The infrequently-recorded Cold Genius song, "What power thou art" from King Arthur, is a sheer triumph of strength and expression and is a particularly effective transposition to the countertenor range from the more usual bass/baritone - if you are not shivering and breathless by the end of it, you clearly haven't been listening properly. In contrast, the ingeniously simple "Fairest isle", which Mr Scholl sang to such acclaim at the Last Night of the Proms in 2005, is sung with a beguiling lightness of touch, and benefits from a sensitive harpsichord/lute/cello trio during the vocal sections and lavishly smooth and charming strings during orchestral parts; together they produce an absolutely scintillating rendition, the radiance of which just leaves you stunned with wonder. The one aria over which some controversy might arise is Dido's Lament, "When I am laid in earth", it being sung usually by a mezzo-soprano, but concern is needless; here it is surprisingly and movingly affecting and, after all, the sentiment, if not the context, is universally applicable. I could go on with "O Solitude", but you will get the picture by now.
Accademia Bizantina play several orchestral pieces with verve and spirit and, indeed, these have an important role in the structure of the CD since some of the songs have such an intensity to them that they could not be followed instantly by another; so the orchestral sections also serve to allow the listener to emerge gradually from the stillness engendered by a particularly powerful or sensitive aria. However, this CD is really all about the songs, where Stefano Montanari has the sense to appreciate that less is more; his gentle, supportive orchestration (and particularly the elegant organ/harpsichord accompaniment of Markus Märkl) gives Andreas Scholl the space and freedom to do what he does best - to use his captivating voice, his technical excellence, his lovely way with words and his experience to breathe life and warmth into some of the best-written songs in the english language. As he did with John Dowland, Andreas Scholl, at last, makes Purcell his own.

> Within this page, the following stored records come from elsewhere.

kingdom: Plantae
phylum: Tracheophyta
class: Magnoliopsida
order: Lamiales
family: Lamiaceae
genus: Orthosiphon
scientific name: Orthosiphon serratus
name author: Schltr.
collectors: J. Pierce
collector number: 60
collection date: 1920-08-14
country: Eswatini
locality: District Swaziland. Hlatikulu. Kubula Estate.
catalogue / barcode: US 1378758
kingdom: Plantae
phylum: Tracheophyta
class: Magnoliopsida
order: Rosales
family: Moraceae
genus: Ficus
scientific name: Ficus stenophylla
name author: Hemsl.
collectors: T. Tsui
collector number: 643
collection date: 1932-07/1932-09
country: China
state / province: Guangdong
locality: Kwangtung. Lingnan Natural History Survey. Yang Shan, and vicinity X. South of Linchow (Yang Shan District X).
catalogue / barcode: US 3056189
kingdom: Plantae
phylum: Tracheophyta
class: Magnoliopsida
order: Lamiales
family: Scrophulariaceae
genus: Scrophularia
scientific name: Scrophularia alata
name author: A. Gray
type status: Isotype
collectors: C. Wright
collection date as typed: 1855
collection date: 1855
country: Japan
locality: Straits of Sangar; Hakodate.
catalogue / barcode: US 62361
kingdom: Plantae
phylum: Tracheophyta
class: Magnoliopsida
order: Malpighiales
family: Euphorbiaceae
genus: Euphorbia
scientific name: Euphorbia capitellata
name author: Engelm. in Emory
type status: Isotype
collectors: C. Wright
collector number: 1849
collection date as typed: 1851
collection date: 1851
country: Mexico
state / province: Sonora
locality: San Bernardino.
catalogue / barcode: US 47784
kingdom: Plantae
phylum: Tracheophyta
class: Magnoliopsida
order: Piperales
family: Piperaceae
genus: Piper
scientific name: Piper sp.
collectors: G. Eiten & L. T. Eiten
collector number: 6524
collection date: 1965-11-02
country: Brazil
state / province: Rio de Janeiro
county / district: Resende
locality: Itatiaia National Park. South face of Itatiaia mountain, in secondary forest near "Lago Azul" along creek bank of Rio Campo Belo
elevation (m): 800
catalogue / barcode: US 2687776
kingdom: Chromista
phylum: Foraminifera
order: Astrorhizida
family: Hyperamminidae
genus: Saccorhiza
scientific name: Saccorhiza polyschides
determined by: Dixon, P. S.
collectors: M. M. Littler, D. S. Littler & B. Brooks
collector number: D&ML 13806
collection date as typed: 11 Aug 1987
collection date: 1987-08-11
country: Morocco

The recording includes two duets with Christophe Dumaux, whose voice I like very much also. The slow "O dive custos Auriacae domus" worked beautifully and would be in danger of being the highlight of the CD if not for, well, all the other highlights. "Sound the Trumpet", meanwhile, is sung with a delightfully engaging liveliness, but I am not entirely convinced that Scholl & Dumaux is the ideal pairing for this countertenor classic which, in my opinion, requires voices of a broadly similar style to make the very most of its counterpoint - let us hope for Scholl & Davies in the near future but until then I think we must let Bowman & Chance still have this one.
Right, let's turn to the elephant in the room. Does this version of the elegiac "An Evening Hymn" eclipse Michael Chance's supremely delicate, intelligent and reflective 1993 reading - the benchmark for so long? Of course not, but it stands firmly alongside as an exquisite, intensely beautiful new edition which will, without doubt, also stand the test of time.
Henry Purcell has been well served; it was definitely worth the wait.